Data entries
┄┄┄┄┄┄

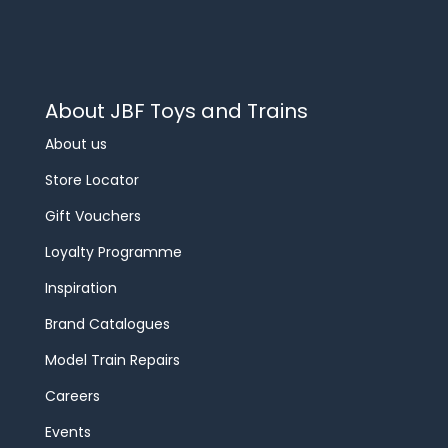
About JBF Toys and Trains
About us
Store Locator
Gift Vouchers
Loyalty Programme
Inspiration
Brand Catalogues
Model Train Repairs
Careers
Events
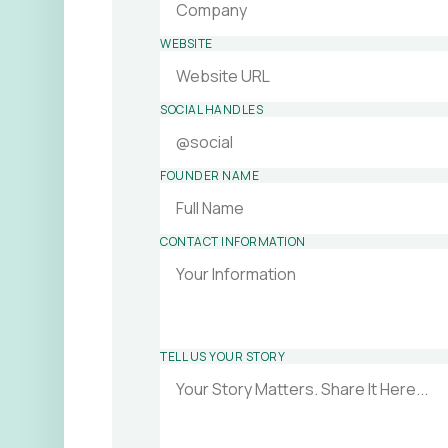
WEBSITE
SOCIAL HANDLES
FOUNDER NAME
CONTACT INFORMATION
TELL US YOUR STORY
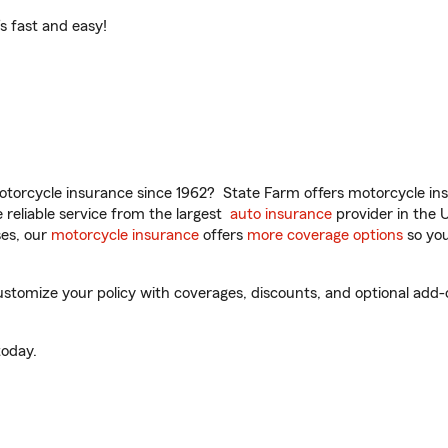
t’s fast and easy!
torcycle insurance since 1962? State Farm offers motorcycle ins
reliable service from the largest
auto insurance
provider in the 
es, our
motorcycle insurance
offers
more coverage options
so you
ustomize your policy with coverages, discounts, and optional add-on
oday.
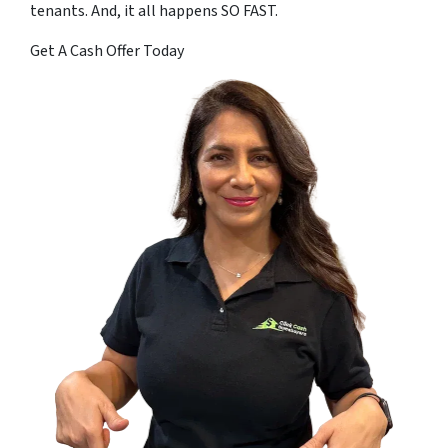
tenants. And, it all happens SO FAST.
Get A Cash Offer Today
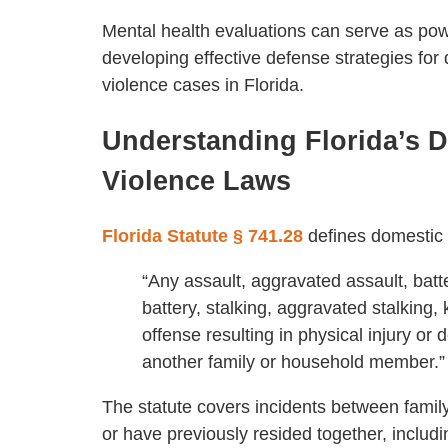
Mental health evaluations can serve as powe
developing effective defense strategies for
violence cases in Florida.
Understanding Florida’s 
Violence Laws
Florida Statute § 741.28
defines domestic 
“Any assault, aggravated assault, batt
battery, stalking, aggravated stalking,
offense resulting in physical injury o
another family or household member.”
The statute covers incidents between fami
or have previously resided together, inclu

┄┄┄┄┄┄

_TASK DETAILS_.
Drop every image, please, and write out the data above exactly as shown.

_ANSWER AREA_.
About JBF Toys and Trains
About us
Store Locator
Gift Vouchers
Loyalty Programme
Inspiration
Brand Catalogues
Model Train Repairs
Careers
Events
WEBSITE
SOCIAL HANDLES
FOUNDER NAME
CONTACT INFORMATION
TELL US YOUR STORY
t’s fast and easy!
torcycle insurance since 1962? State Farm offers motorcycle ins
reliable service from the largest
auto insurance
provider in the 
es, our
motorcycle insurance
offers
more coverage options
so you
ustomize your policy with coverages, discounts, and optional add-on
oday.
tenants. And, it all happens SO FAST.
Get A Cash Offer Today
Mental health evaluations can serve as powe
developing effective defense strategies for
violence cases in Florida.
Understanding Florida’s 
Violence Laws
Florida Statute § 741.28
defines domestic 
“Any assault, aggravated assault, batt
battery, stalking, aggravated stalking,
offense resulting in physical injury o
another family or household member.”
The statute covers incidents between fami
or have previously resided together, inclu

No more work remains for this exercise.